CiΓ² premesso, il collegio chiarisce che la registrazione rappresenti un elemento costitutivo della fattispecie di cui all’articolo 474 c.p.,come pacificamente riconosciuto dalla giurisprudenza successiva alla novella di cui allaΒ L. 23 luglio 2009, n. 99, e che la dimostrazione della sua sussistenza deve essere data dalla pubblica accusa, mediante prove documentali o dichiarative idonee ad attestare la registrazione dei marchi.

Dunque, la Suprema Corte ha chiarito che β€œL’applicazione nella specie della costante giurisprudenza di questa Corte alla cui stregua, ai fini della sussistenza del delitto previsto dall’art. 474 c.p., allorchΓ© si tratti di marchio di larghissimo uso e di incontestata utilizzazione da parte delle relative societΓ  produttrici, non Γ¨ richiesta la prova della sua registrazione, gravando in tal caso l’onere di provare la insussistenza dei presupposti per la sua protezione su chi tale insussistenza deduce (Sez. 2, n. 36139 del 19/07/2017 Rv. 271140; Sez. 5, n. 5215 del 24/10/2013,dep. 2014, Rv. 258673; Sez. 2, n. 22693 del 13/05/2008, Rv. 240414), impone la previa acquisizione di elementi che attestino una rinomanza tale del marchio e una notoria riferibilitΓ  alla casa produttrice e alla tipologia di prodotti che contraddistingue da renderne giuridicamente attendibile la tutelabilitΓ  in sede giudiziaria, con conseguente onere a carico dell’incolpato di fornire la prova contraria.

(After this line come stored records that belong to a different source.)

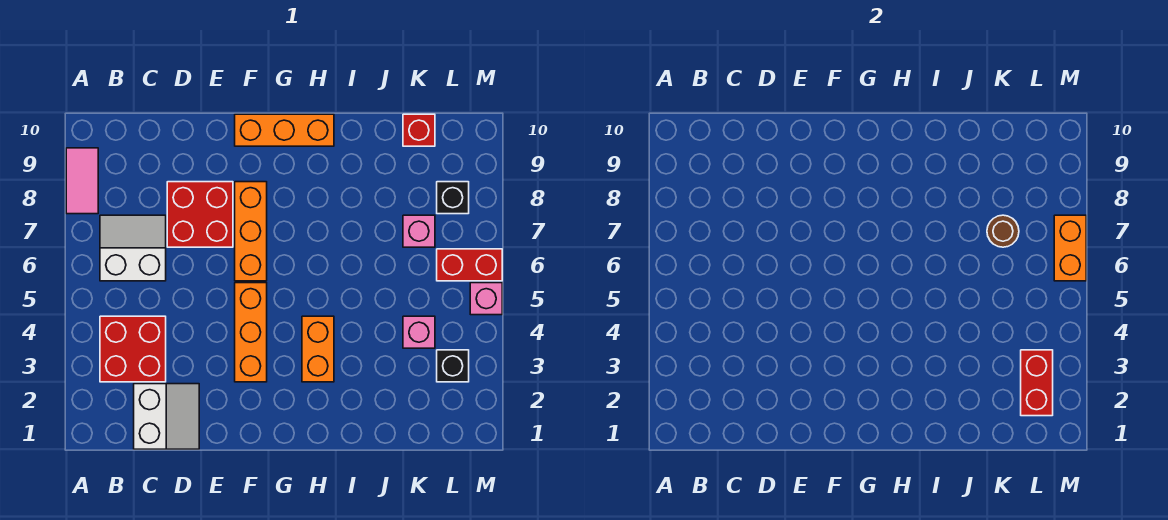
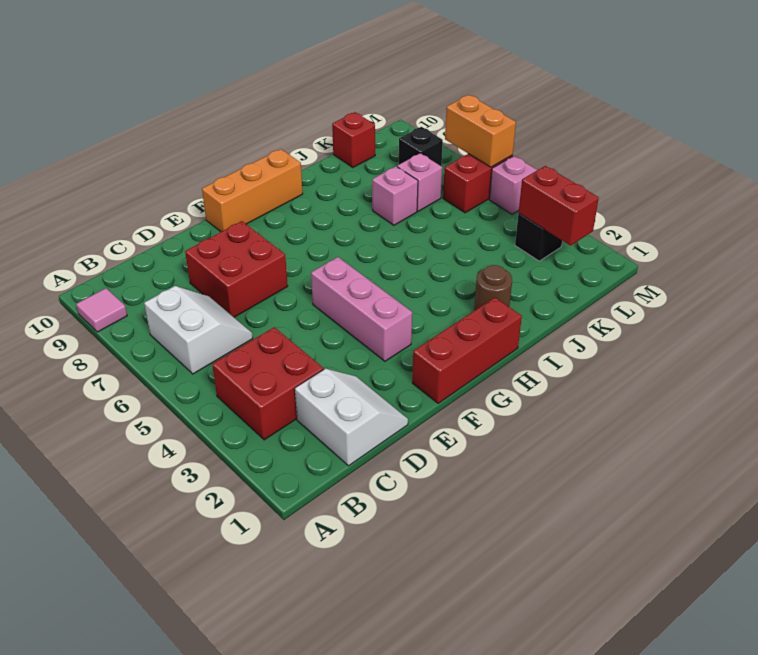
pink 1x2 tile [66,148,98,214] -> pink 1x1 tile [76,288,127,332]
white 2x2 slope [100,215,166,281] -> white 2x2 slope turned to [144,286,253,374]
none -> red 1x3 brick [412,297,522,403]
orange 1x3 brick [235,283,267,382] -> pink 1x3 brick [311,257,412,361]
orange 1x3 brick [235,182,267,281] -> none
orange 1x2 brick [302,316,334,382] -> none
pink 1x1 brick [403,316,435,348] -> pink 1x1 brick moved to [372,166,418,225]
brown 1x1 round brick [987,215,1019,247] -> brown 1x1 round brick moved to [474,265,512,311]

Siffatto onere non puΓ², tuttavia, tradursi in una presunzione svincolata da elementi che ne convalidino in maniera affidabile i presupposti operativi, soprattutto quando, come nel caso in esame, sia in discussione la stessa riconducibilitΓ  dell’elemento che si assume imitato alla nozione di marchio, ovvero di tratto dotato di peculiare attitudine caratterizzante uno specifico prodotto e il relativo produttore.

Sul punto, il collegio ha ritenuto che la difesa abbia fornito elementi a sostegno dell’assenza di registrazioni dei loghi incriminati nel Registro Nazionale dei Marchi.

Diversamente, la corte sottolinea che il giudice di prime cure abbia fornito una motivazione claudicante sull’elemento costitutivo dell’illecito. CiΓ² ha condotto il collegio a ritenere che β€œIl rilevato deficit motivazionale su un elemento costitutivo dell’illecito ipotizzato impone, dunque, l’annullamento dell’ordinanza impugnata con rinvio al Tribunale per nuovo esame che dovrΓ  tener conto delle criticitΓ  segnalate”.